Some other intriguing episodes are: “Hermitage Cats,” “The Dacha” (summer home—something that Norwegians can relate to), and “Backstage at the Ballet.” As in a university course, supplemental learning materials are at your fingertips on the weekly schedule page: documentaries, reading lists, filmographies, classical music concerts, and more.
The Viking.TV viewer is gifted the breadth and depth of what Viking provides to travelers. It is an introduction, a taste of what the company delivers. There is no hyperbole in Viking’s statement, “No one can share Russia with you like we can.”
But these are only the Russian components of the Viking.TV website; there are many others. From the same week, there is a video conversation with polar photographer Camille Seaman, a yoga session to heal body and mind, and an exploration of UNESCO World Heritage sites. New programming is added weekly.
Although Viking’s cruises are geared for adults and only allow children 12 and older, there is a section called “Children’s World.” Instead of Dora the Explorer, the mascot is Finse the dog, whose full name is Queen of Snoreway Ninkompoop Finse Daisy Dunsmere, born in 2012 at Highclere Castle of Downton Abbey fame. Finse loves to travel. She teaches geography, culture, and customs by means of books, videos, quizzes, and even an artistic challenge.
In the end, there is nothing like travel to explore, learn, and grow, but this pandemic has eliminated these experiences for us. The earthy taste of rich burgundy borscht as you are surrounded by the cacophony of church bells from St. Basil’s or the scents from a Russian lilac or a birch forest after the rain simply must be experienced in Russia, not in front of a computer screen.

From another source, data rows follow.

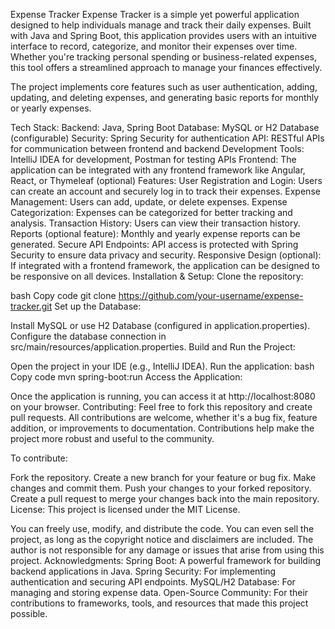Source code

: Expense Tracker
Expense Tracker is a simple yet powerful application designed to help individuals manage and track their daily expenses. Built with Java and Spring Boot, this application provides users with an intuitive interface to record, categorize, and monitor their expenses over time. Whether you're tracking personal spending or business-related expenses, this tool offers a streamlined approach to manage your finances effectively.

The project implements core features such as user authentication, adding, updating, and deleting expenses, and generating basic reports for monthly or yearly expenses.

Tech Stack:
Backend: Java, Spring Boot
Database: MySQL or H2 Database (configurable)
Security: Spring Security for authentication
API: RESTful APIs for communication between frontend and backend
Development Tools: IntelliJ IDEA for development, Postman for testing APIs
Frontend: The application can be integrated with any frontend framework like Angular, React, or Thymeleaf (optional)
Features:
User Registration and Login: Users can create an account and securely log in to track their expenses.
Expense Management: Users can add, update, or delete expenses.
Expense Categorization: Expenses can be categorized for better tracking and analysis.
Transaction History: Users can view their transaction history.
Reports (optional feature): Monthly and yearly expense reports can be generated.
Secure API Endpoints: API access is protected with Spring Security to ensure data privacy and security.
Responsive Design (optional): If integrated with a frontend framework, the application can be designed to be responsive on all devices.
Installation & Setup:
Clone the repository:

bash
Copy code
git clone https://github.com/your-username/expense-tracker.git
Set up the Database:

Install MySQL or use H2 Database (configured in application.properties).
Configure the database connection in src/main/resources/application.properties.
Build and Run the Project:

Open the project in your IDE (e.g., IntelliJ IDEA).
Run the application:
bash
Copy code
mvn spring-boot:run
Access the Application:

Once the application is running, you can access it at http://localhost:8080 on your browser.
Contributing:
Feel free to fork this repository and create pull requests. All contributions are welcome, whether it's a bug fix, feature addition, or improvements to documentation. Contributions help make the project more robust and useful to the community.

To contribute:

Fork the repository.
Create a new branch for your feature or bug fix.
Make changes and commit them.
Push your changes to your forked repository.
Create a pull request to merge your changes back into the main repository.
License:
This project is licensed under the MIT License.

You can freely use, modify, and distribute the code.
You can even sell the project, as long as the copyright notice and disclaimers are included.
The author is not responsible for any damage or issues that arise from using this project.
Acknowledgments:
Spring Boot: A powerful framework for building backend applications in Java.
Spring Security: For implementing authentication and securing API endpoints.
MySQL/H2 Database: For managing and storing expense data.
Open-Source Community: For their contributions to frameworks, tools, and resources that made this project possible.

But while Viking.TV cannot replicate person-to-person firsthand experiences, it opens a spectacular entry into such places with its stunning visuals and knowledgeable guides, taking you behind and beyond the tourist curtain.
“The Viking guest is traveling to learn… traveling to connect,” declares Viking. If you want to savor a culture and yearn for a behind-the-scenes touristic visit, while you dream of fascinating journeys in the future, Viking.TV leads the way.